L’autoconsumo collettivo peraltro non può rappresentare, in termini di capacità ed energia generata, l’asse principale di sviluppo per il perseguimento degli obiettivi al 2030 e al 2050. È necessario creare le condizioni per il rilancio di investimenti nella realizzazione di impianti utility scale in grado tra l’altro di garantire dei costi complessivi di generazione (LCOE) certamente più competitivi dei piccoli impianti distribuiti.

                A tal fine riteniamo che il recepimento della Direttiva UE 2018/2001 RED2 dovrebbe prendere in considerazione i seguenti aspetti:

  • L’adeguato indirizzo, in una logica complessiva di mercato, nella localizzazione dei nuovi impianti di generazione tramite l’introduzione del burden sharing regionale (anche per ridurre le criticità legate all’accettazione da parte della comunità locali) e della localizzazione dei contingenti delle aste FER. Ciò permetterebbe uno sviluppo coerente con i limiti ed il progressivo adeguamento delle reti di trasmissione e distribuzione.
  • La realizzazione di approfondite analisi preventive dei vari scenari di sviluppo con una attenta analisi degli impatti sui costi complessivi del sistema elettrico in grado di indirizzare le scelte strategiche verso i percorsi più efficienti.
  • La creazione di un sistema di monitoraggio del costo complessivo della transizione energetica affidato ad unsoggetto autonomo ed indipendente che affianchi il sistema di monitoraggio del raggiungimento degli obiettivi.
  • Il superamento dell’attuale fase di incertezza determinata, alla luce di quanto previsto dal Decreto FER1 del luglio 2019, dalla coesistenza di un sistema di incentivazione pubblica (per impianti con determinate caratteristiche che permettono l’accesso alle aste) e di un sistema di mercato (impianti non ammissibili alle aste e ricorso ai PPA). Tale coesistenza crea un evidente disparità nel profilo di rischio per chi sviluppa, gestisce e finanzia i nuovi impianti generando una distorsione del mercato che tende a indurre posizioni attendiste nella prospettiva di una apertura del sostegno pubblico anche per i progetti attualmente esclusi dal meccanismo di incentivazione. Ciò determina un forte rallentamento nello sviluppo dei progetti giustificato anche dalle ben note difficoltà nei processi autorizzativi soprattutto per i grandi impianti su aree agricole.

### Compiti
(A) Secondo il brano sulla transizione energetica, il recepimento della Direttiva UE 2018/2001 RED2 dovrebbe prendere in considerazione alcuni aspetti: elencali tutti.
(B) Rispondi alle seguenti domande sul brano sulla transizione energetica:
(i) Quali anni sono indicati per il perseguimento degli obiettivi?
(ii) Con quale sigla vengono indicati i costi complessivi di generazione?
(iii) Per quali impianti sono citate le difficoltà nei processi autorizzativi?
(C) Riprendi il brano sulla transizione energetica dal punto in cui si interrompe.

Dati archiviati
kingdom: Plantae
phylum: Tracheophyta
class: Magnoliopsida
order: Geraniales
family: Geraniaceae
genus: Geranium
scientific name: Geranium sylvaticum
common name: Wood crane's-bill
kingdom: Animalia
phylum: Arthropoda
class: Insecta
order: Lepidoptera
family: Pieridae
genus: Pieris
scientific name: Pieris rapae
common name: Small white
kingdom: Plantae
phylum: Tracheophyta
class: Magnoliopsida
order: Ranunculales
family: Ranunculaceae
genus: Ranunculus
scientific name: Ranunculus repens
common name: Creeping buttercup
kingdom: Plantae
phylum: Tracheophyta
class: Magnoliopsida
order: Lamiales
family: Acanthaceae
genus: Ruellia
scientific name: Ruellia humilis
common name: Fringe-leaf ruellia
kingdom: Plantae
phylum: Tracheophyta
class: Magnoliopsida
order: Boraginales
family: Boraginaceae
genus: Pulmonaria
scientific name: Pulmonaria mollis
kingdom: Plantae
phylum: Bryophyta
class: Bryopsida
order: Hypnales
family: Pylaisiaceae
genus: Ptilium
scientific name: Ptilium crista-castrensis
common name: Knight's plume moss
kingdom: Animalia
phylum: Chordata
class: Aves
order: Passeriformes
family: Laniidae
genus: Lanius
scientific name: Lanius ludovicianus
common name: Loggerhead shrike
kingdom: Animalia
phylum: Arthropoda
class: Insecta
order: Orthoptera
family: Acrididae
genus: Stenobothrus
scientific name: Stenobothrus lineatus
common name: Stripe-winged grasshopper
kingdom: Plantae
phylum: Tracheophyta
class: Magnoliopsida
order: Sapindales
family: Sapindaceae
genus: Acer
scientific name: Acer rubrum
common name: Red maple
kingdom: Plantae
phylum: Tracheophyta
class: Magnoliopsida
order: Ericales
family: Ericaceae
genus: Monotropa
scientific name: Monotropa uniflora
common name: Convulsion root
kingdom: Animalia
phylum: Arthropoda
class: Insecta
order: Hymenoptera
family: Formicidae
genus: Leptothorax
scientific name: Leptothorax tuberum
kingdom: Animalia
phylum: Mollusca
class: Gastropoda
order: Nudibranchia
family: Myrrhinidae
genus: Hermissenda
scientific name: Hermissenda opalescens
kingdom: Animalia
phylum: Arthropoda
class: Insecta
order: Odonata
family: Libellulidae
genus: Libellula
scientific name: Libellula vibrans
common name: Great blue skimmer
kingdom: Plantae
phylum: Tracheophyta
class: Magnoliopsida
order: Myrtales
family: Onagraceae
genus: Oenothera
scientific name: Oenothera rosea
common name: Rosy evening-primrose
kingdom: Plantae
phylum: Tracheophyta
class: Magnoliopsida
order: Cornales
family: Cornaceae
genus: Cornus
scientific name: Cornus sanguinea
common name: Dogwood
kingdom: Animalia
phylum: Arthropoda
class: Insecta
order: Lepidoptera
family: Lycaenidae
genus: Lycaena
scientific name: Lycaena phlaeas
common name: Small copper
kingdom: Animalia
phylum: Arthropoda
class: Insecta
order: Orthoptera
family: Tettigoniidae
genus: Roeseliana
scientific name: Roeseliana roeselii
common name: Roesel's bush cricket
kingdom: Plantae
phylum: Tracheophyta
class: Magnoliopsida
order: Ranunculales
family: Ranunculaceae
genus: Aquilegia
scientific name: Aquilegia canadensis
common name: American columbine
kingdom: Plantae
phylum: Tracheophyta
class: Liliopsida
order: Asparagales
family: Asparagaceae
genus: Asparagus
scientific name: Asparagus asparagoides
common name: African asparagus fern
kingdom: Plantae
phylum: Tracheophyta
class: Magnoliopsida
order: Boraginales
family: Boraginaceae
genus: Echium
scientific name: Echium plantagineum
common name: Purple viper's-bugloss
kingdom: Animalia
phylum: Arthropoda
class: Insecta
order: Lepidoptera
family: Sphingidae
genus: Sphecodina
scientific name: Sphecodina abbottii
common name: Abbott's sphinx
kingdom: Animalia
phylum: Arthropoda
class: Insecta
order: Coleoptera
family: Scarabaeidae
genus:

### Risposte ai compiti
(A)
- L'indirizzo nella localizzazione dei nuovi impianti di generazione, tramite l'introduzione del burden sharing regionale e della localizzazione dei contingenti delle aste FER.
- La realizzazione di approfondite analisi preventive dei vari scenari di sviluppo, con un'attenta analisi degli impatti sui costi complessivi del sistema elettrico.
- La creazione di un sistema di monitoraggio del costo complessivo della transizione energetica, affidato a un soggetto autonomo e indipendente.
- Il superamento dell'attuale fase di incertezza causata dalla coesistenza di un sistema di incentivazione pubblica e di un sistema di mercato.

(B)
(i) Il 2030 e il 2050.
(ii) LCOE.
(iii) Soprattutto per i grandi impianti su aree agricole.

(C)
Per garantire una traiettoria di sviluppo coerente con le previsioni del PNIEC (o addirittura superiore alla luce della possibile revisione degli obiettivi al 2030) è necessaria una scelta chiara tra il sistema delle aste con tariffa incentivante (con garanzia pubblica) e il sistema del mercato libero.

In questa ottica riteniamo che un ampliamento del sistema delle aste possa essere una soluzione efficace a condizione che:

. sia aperto alla partecipazione di impianti su terreni agricoli;

. le procedure autorizzative siano semplificate e rese più certe nei tempi per garantire una ampia partecipazione alle procedure di assegnazione;

. i meccanismi di assegnazione rispondano a logiche di mercato competitivo.

Rimarrebbe comunque aperta l’opzione di investimenti “a mercato” con possibile ricorso a contratti di lungo periodo tra parti private (PPA) lasciati alla libera contrattazione tra le parti.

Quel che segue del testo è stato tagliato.